Fundamental mechanisms of fracture and its suppression in Ni-rich layered cathodes: Mechanics-based multiscale approaches

Ni-rich layered oxides have been identified as promising candidates for commercial cathodes in Li-ion batteries. However, the commercialization has been hindered by severe cyclic degradation and mechanical failure induced by severe phase transformations and fractures. To resolve these challenges by understanding their fundamental mechanisms, we present mechanics-based multiscale investigations to elucidate the fundamental mechanisms of mechanical failure including deformations and fractures. We have also suggested a practical solution to the failure, which involves enhancing electronic interactions between transition metal layers. The methodological framework for our investigations was developed from first-principles atomic calculations, electronic structure, thermodynamics and kinetics for combined phase transformation, phase field modeling, finite element methodology for mechanical deformation, and phase field crack modeling.

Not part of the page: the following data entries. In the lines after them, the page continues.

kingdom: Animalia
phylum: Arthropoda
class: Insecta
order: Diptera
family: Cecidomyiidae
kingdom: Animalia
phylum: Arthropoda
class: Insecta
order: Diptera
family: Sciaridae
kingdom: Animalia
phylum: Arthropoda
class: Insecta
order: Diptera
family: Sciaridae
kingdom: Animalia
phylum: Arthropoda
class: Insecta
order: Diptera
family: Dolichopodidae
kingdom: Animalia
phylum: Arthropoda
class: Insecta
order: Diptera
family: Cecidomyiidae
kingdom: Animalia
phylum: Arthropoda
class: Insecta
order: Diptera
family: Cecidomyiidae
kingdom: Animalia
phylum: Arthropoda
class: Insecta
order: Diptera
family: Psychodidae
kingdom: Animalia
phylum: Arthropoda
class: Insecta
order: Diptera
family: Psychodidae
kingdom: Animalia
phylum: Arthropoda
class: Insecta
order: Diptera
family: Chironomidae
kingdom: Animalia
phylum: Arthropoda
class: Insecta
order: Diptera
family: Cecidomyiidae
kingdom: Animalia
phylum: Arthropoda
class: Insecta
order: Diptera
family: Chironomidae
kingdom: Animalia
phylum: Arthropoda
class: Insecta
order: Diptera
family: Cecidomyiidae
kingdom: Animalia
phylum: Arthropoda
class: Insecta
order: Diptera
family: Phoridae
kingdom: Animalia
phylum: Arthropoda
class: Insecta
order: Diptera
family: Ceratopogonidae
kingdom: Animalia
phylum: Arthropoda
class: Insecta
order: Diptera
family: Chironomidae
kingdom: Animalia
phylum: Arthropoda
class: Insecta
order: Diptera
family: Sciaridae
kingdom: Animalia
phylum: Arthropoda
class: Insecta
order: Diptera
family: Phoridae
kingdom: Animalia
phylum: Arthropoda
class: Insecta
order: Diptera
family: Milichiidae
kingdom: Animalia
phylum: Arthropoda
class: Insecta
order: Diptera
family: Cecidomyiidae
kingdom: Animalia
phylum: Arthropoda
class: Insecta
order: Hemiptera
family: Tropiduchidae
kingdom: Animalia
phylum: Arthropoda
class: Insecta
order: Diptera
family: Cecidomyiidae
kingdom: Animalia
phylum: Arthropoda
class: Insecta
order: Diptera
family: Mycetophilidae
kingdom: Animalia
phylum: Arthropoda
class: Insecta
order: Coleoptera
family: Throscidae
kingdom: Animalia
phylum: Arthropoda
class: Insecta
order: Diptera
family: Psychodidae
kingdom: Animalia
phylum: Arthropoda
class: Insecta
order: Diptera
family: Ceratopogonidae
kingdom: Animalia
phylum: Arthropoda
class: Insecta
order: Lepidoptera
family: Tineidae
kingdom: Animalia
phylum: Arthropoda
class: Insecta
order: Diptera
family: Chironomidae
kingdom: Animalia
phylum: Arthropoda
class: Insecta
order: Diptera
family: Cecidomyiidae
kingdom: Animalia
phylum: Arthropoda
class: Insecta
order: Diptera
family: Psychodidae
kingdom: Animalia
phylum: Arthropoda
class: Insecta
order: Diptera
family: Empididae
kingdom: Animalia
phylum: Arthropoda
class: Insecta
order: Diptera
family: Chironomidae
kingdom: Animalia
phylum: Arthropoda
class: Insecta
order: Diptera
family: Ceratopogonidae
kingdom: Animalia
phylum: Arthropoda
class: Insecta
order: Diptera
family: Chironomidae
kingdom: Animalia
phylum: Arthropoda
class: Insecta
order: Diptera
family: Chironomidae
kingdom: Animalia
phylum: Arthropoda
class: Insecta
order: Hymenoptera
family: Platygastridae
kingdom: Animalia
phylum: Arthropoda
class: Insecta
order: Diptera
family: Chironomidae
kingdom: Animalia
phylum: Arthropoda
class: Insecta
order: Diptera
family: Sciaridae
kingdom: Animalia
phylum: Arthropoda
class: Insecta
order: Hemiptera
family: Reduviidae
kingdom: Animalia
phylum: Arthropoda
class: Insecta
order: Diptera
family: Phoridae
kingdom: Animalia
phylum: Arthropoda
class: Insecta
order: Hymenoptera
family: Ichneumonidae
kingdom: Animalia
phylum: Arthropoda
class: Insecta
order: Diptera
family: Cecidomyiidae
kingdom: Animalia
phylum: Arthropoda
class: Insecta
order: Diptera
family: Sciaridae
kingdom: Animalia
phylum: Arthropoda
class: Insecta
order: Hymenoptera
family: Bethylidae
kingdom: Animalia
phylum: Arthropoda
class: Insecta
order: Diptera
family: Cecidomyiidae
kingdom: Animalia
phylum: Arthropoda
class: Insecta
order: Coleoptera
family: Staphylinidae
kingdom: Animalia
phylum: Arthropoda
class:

Our practical solution addresses the electronic interactions that can be strengthened when O ions are reduced by substituting strongly oxidizing elements such as Ti. Our multiscale framework shows that the reduced O ions are responsible for higher fracture toughness, reduced volume changes, stable deformation, mitigated stress generation, and suppressed fractures. Thus, this study proposes a practical solution for the improvement and design of Ni-rich layered oxide cathode materials. Furthermore, the mechanics-based multiscale methodology employed herein could be applied to a number of other solid-state energy materials suffering from mechanical failures.